TASK BRIEF:
From the records, pick out and copy each line containing "kolagenu".

Items from a dataset
———

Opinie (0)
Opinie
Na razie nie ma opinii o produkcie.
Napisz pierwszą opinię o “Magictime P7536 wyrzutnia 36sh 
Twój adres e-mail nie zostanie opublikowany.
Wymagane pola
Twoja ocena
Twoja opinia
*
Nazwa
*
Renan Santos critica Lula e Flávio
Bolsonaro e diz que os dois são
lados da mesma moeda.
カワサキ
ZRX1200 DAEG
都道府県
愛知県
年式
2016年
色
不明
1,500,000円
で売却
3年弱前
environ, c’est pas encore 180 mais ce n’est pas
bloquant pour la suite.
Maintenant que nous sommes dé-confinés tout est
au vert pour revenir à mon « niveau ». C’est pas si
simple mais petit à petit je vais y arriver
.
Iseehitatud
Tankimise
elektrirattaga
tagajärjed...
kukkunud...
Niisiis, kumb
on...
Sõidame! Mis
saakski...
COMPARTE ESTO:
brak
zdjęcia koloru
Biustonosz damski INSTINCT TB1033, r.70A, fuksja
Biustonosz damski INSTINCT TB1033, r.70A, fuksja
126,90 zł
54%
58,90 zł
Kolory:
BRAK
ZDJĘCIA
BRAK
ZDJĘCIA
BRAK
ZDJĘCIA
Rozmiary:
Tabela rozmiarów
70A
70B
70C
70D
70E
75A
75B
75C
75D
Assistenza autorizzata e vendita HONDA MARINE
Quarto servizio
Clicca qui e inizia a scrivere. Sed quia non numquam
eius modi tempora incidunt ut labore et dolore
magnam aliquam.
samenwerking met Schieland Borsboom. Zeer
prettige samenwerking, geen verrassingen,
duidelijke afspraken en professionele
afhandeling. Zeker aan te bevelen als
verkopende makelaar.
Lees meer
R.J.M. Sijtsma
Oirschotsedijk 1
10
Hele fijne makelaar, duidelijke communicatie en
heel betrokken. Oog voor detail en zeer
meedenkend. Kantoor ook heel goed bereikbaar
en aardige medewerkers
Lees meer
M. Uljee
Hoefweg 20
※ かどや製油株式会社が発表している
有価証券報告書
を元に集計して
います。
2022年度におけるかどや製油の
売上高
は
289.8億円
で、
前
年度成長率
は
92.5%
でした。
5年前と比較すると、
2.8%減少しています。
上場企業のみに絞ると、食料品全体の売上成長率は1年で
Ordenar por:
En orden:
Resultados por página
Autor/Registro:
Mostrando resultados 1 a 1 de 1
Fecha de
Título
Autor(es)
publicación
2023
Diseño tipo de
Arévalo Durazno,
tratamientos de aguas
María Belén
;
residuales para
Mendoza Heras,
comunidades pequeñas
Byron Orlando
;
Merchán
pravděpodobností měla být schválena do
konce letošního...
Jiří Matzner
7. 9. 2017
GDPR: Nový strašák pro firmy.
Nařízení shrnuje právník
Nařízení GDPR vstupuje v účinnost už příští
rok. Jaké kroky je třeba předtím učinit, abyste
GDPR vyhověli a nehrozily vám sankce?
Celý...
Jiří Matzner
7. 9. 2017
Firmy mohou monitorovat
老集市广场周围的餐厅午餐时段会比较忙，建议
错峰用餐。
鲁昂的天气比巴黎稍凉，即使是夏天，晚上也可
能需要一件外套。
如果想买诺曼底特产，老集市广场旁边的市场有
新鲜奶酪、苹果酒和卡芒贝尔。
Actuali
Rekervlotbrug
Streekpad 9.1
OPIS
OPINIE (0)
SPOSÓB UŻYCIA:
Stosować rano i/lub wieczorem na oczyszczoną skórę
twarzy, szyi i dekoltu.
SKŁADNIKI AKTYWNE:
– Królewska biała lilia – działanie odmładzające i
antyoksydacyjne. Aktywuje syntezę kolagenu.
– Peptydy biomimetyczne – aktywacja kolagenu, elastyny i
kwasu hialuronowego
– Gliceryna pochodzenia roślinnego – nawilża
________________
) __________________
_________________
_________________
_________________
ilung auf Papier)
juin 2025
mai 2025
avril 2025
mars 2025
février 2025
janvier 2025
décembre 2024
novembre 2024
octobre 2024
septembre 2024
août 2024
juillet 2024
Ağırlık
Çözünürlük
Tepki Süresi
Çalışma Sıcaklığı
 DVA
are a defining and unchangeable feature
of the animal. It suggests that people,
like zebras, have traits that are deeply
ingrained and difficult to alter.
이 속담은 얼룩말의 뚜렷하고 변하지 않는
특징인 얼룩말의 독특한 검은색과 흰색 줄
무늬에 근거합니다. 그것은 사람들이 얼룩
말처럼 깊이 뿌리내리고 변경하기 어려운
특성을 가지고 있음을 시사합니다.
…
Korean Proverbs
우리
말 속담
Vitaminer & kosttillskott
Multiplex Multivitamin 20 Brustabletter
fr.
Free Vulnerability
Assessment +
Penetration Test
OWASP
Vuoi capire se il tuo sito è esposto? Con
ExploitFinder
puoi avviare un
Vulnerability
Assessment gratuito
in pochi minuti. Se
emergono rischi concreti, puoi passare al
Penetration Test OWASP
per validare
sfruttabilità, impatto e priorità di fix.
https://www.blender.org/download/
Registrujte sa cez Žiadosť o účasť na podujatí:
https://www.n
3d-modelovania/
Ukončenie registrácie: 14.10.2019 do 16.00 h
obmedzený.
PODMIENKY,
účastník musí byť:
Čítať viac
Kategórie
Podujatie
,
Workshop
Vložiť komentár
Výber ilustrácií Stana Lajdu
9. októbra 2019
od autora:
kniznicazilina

———

TASK RESULT:
antyoksydacyjne. Aktywuje syntezę kolagenu.
– Peptydy biomimetyczne – aktywacja kolagenu, elastyny i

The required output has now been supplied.